Scalable Big Data Management and Analytics

The rise of big data is changing our way of thinking about the world by providing new insights and creating new forms of value. The challenges for big data come not only from the volume but also the complexity, such as the multi-dimensional nature and temporal dynamics of the data. With fast increasing processing power of computers at decreasing price, we envision a future in which processing complex big data is as convenient as how we are processing ordinary data today.

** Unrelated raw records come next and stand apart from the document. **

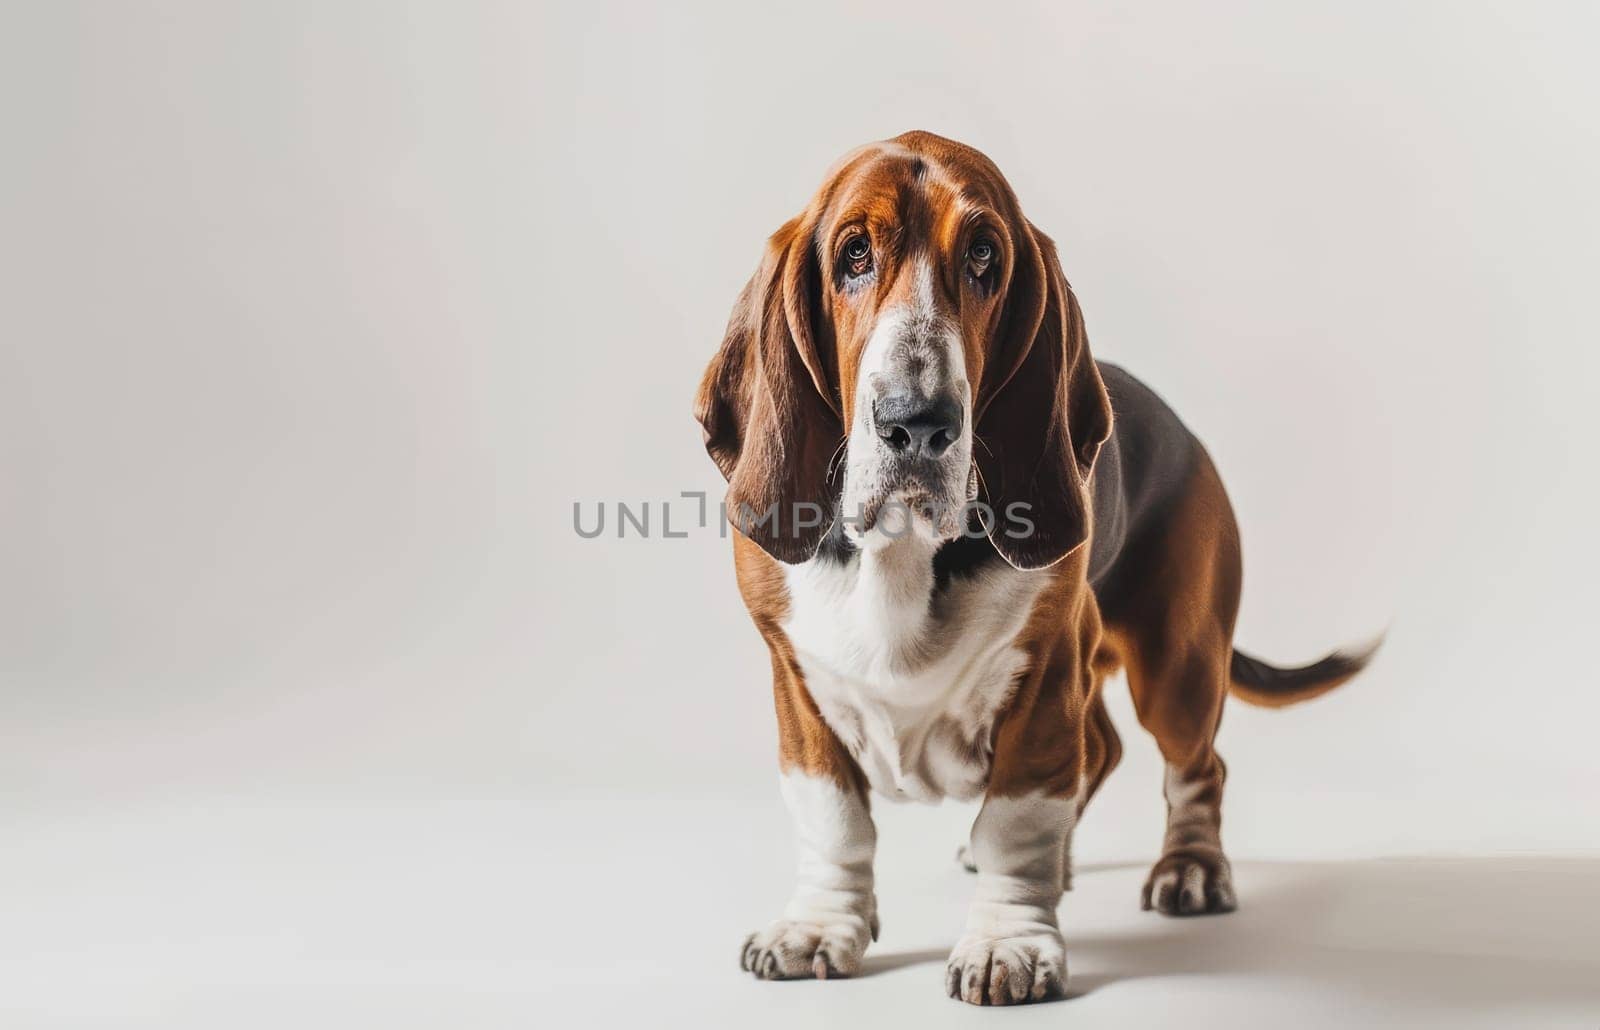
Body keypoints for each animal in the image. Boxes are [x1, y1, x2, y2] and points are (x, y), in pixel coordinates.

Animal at [694, 131, 1382, 1004]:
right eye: (853, 254)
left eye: (984, 255)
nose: (918, 422)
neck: (903, 553)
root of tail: (1184, 430)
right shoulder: (798, 684)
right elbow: (833, 818)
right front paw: (819, 926)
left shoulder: (1048, 669)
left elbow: (1017, 819)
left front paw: (1007, 944)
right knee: (1109, 749)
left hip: (1180, 665)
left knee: (1196, 764)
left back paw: (1190, 870)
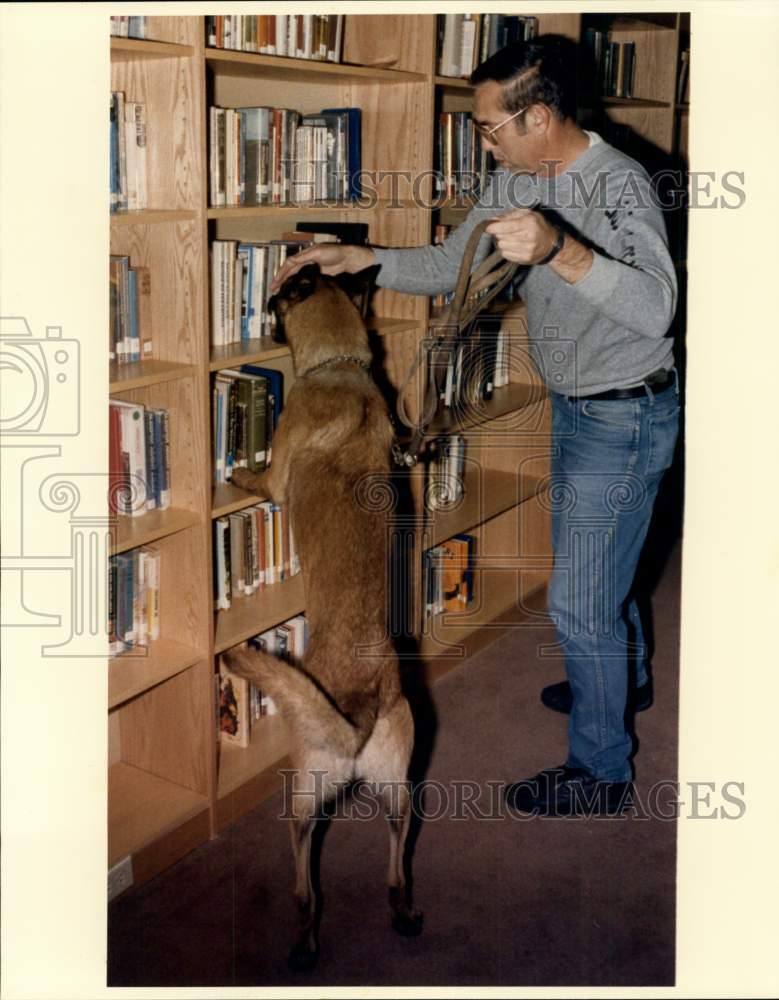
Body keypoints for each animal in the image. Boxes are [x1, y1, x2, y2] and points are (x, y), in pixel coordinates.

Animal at [222, 264, 424, 968]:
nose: (268, 298)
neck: (340, 367)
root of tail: (359, 710)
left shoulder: (274, 479)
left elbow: (256, 479)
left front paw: (233, 476)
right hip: (401, 795)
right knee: (396, 865)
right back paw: (402, 915)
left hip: (301, 798)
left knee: (306, 883)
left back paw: (305, 942)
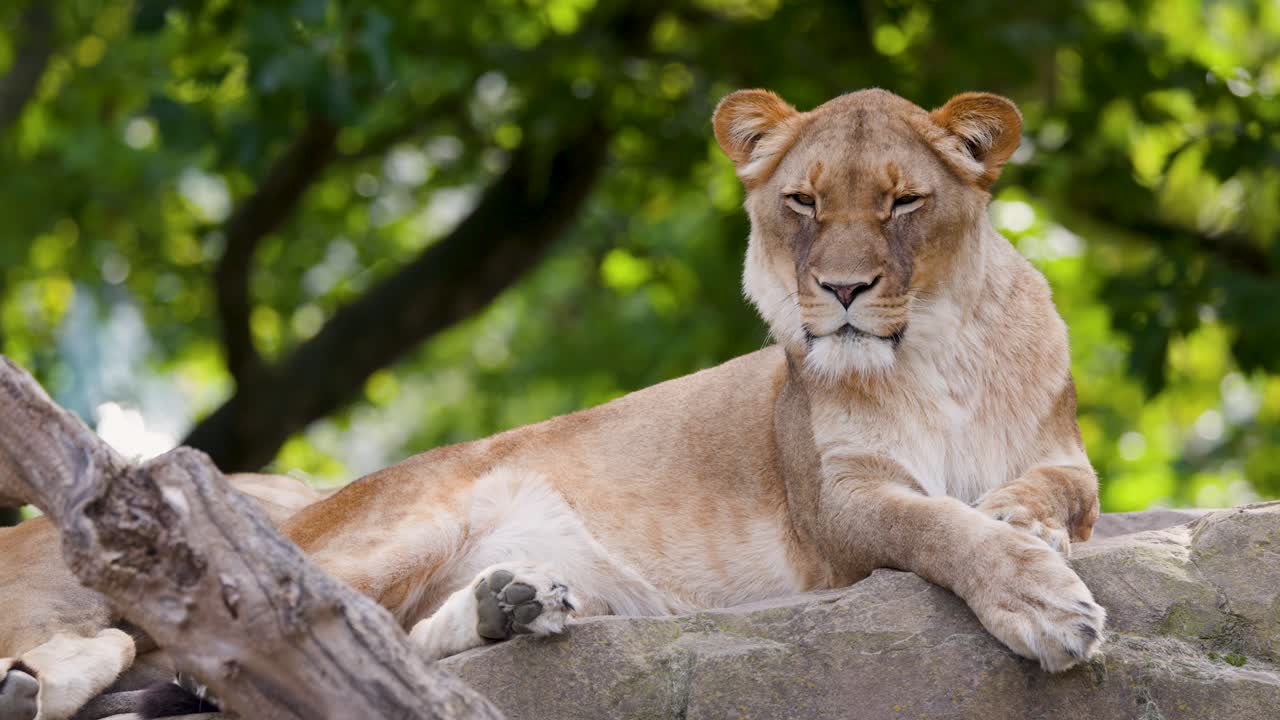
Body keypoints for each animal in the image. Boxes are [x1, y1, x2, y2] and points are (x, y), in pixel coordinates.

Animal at [0, 87, 1103, 720]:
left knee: (376, 647)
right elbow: (934, 524)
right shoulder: (834, 504)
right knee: (212, 633)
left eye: (902, 203)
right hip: (395, 524)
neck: (936, 357)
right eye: (803, 203)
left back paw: (512, 600)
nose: (837, 291)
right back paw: (43, 683)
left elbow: (1056, 493)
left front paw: (1023, 523)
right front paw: (1043, 601)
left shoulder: (1065, 453)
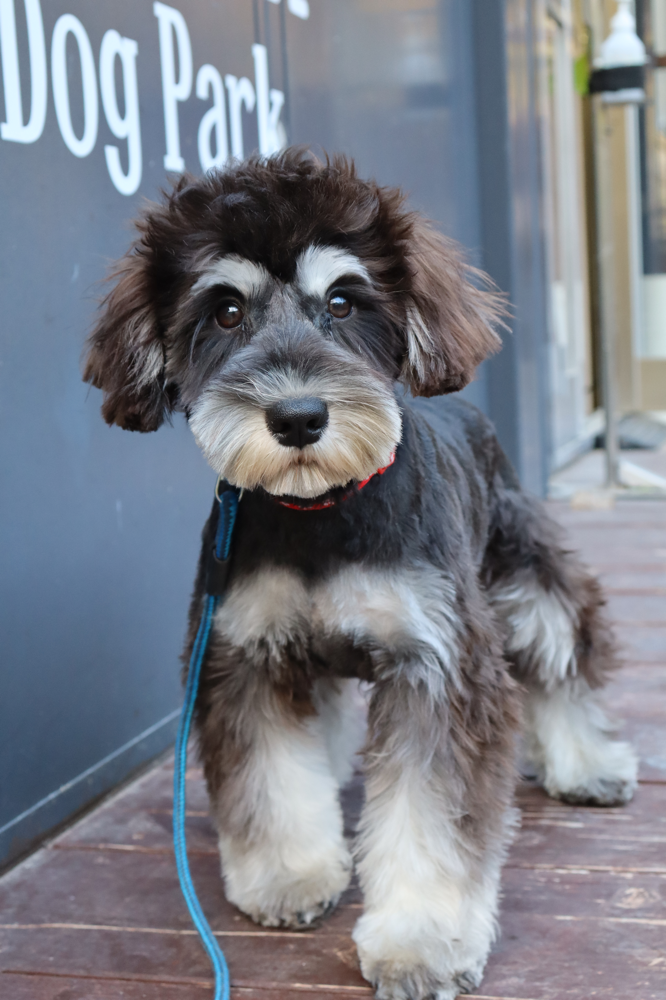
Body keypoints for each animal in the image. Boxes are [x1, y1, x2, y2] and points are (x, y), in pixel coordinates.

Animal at [84, 149, 637, 1000]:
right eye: (225, 312)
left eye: (343, 302)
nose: (298, 417)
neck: (322, 511)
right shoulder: (244, 655)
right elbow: (273, 773)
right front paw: (288, 875)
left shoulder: (438, 665)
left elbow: (429, 818)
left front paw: (420, 941)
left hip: (528, 577)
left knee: (558, 666)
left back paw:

Our research goal on big data management and analytics is to address the research challenges for delivering effective, scalable and high performance software systems for managing, querying and mining complex big data at multiple dimensions, including 2D and 3D spatial and imaging data, temporal data, spatial-temporal data, and sequencing data. This is driven by emerging spatial big data problems from geospatial applications, location based services, and social network applications with cost effective ubiquitous positioning technologies and collaborative spatial data collection. Meanwhile, rapid improvement of data acquisition technologies have produced tremendous amount of scientific data, such as high resolution digital pathology images in both 2D and 3D, and next generation whole genome sequencing data. Managing and analyzing such data poses several major challenges, including explosion of data volume, high complexity of data, and/or temporal dynamics.

Our research will ultimately create novel open source software systems to support challenging applications in multiple domains, by researching different architectures for supporting such software with consideration of different forms of heterogeneity, processing patterns, massive parallelism, and layers of storage with different characteristics.